**ABOUT THIS TASK:**
Copy the listing below line for line, without the pictures.

────────────────────────────────────────

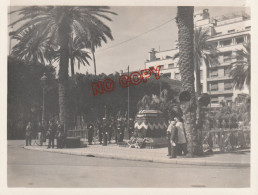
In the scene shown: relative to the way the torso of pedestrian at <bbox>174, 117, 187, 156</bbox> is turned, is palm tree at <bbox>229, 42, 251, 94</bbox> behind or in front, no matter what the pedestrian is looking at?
in front
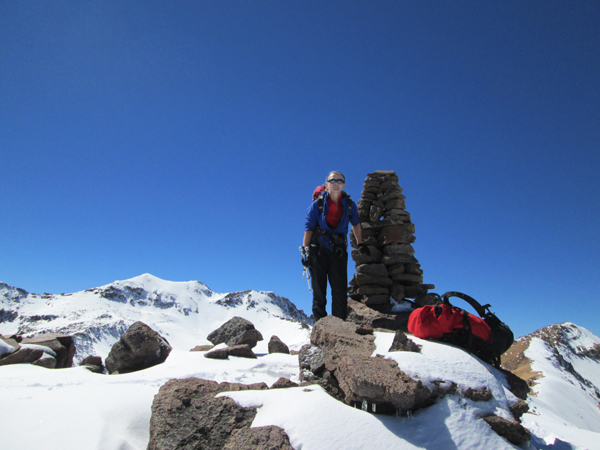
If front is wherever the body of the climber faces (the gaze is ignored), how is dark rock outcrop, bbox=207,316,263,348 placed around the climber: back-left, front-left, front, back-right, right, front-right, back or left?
back-right

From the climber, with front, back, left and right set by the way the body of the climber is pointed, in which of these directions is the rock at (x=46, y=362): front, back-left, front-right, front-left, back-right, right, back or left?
right

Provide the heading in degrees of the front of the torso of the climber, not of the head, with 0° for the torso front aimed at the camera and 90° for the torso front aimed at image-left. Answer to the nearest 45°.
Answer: approximately 0°

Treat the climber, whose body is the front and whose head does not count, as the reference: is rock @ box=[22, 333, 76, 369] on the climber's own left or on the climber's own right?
on the climber's own right

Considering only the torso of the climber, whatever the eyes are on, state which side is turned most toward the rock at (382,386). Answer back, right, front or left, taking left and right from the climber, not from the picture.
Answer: front

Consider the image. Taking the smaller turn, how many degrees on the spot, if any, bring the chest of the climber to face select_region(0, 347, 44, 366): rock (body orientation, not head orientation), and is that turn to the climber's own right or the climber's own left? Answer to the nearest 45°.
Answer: approximately 90° to the climber's own right

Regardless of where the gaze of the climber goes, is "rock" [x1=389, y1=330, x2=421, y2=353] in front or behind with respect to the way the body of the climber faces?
in front

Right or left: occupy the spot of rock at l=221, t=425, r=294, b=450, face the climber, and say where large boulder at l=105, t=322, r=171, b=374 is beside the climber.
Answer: left
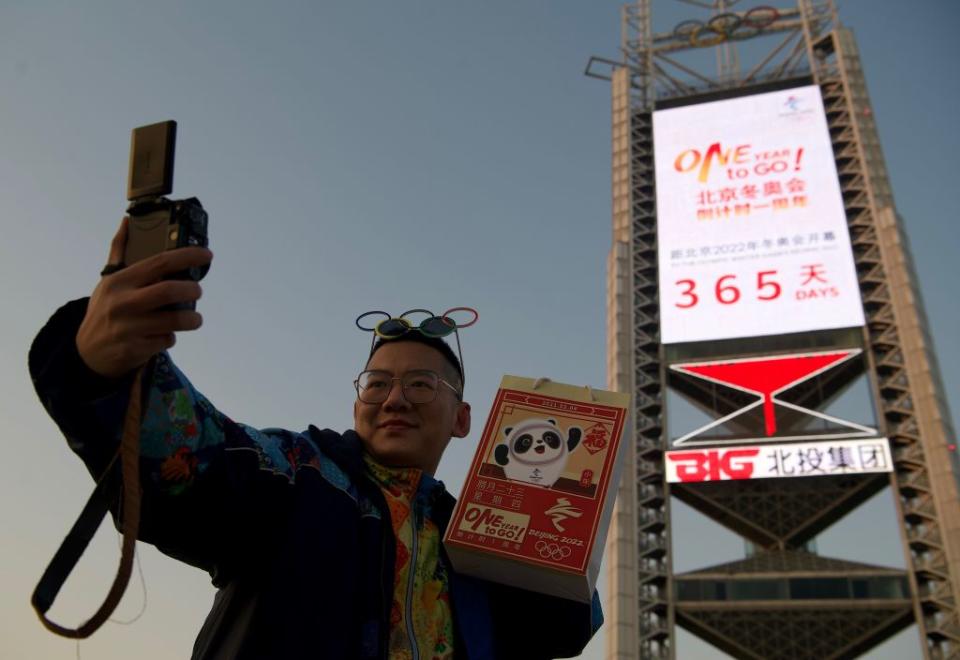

────────────────────────────────────────

**SOLUTION:**
In the scene shown: relative to the way the torso of pedestrian at <bbox>174, 117, 187, 156</bbox> is turned, is palm tree at <bbox>229, 42, 251, 94</bbox> behind or in front, no matter what the pedestrian is looking at?
in front
If front is wherever the body of the climber faces (the gaze is ignored), how is dark rock outcrop, bbox=207,316,263,348 placed around the climber: back-left, front-left, front, back-right, right, front-right, back or left?
back-right

From the climber, with front, back, left and right set by the way the body of the climber is pointed, in which of these directions is the rock at (x=46, y=362): front, back-left, front-right, front-left, back-right, right, back or left?
right

Provide the heading in degrees of the front of the torso of the climber, not of the head, with 0° for the torso front aimed at the camera and 90° for the torso front aimed at image-left. Answer to the nearest 45°.
Answer: approximately 0°

Treat the climber, whose body is the front and whose head does not count, as the reference: is rock @ box=[22, 333, 76, 369] on the climber's own left or on the climber's own right?
on the climber's own right

Considering only the torso of the climber, whatever the eyes are on, state which side is turned most toward the rock at (382,386). Answer back, right, front or left, taking left and right from the climber, not from the picture.
Answer: front

Consider the image. Taking the smaller turn, how many degrees on the spot, if any, bring the chest of the climber to face select_region(0, 347, 44, 366): rock (body orientation, not head orientation), and is that turn to the climber's own right or the climber's own left? Answer to the nearest 45°.
Answer: approximately 90° to the climber's own right

Regardless of where the gaze of the climber goes, is "rock" [x1=389, y1=330, x2=421, y2=353] in front or behind with respect to the way the body of the climber faces?
in front

Right or left: occupy the spot of rock at l=221, t=425, r=294, b=450, face the climber, and say where large boulder at l=105, t=322, r=171, b=374 is beside the climber.
Answer: left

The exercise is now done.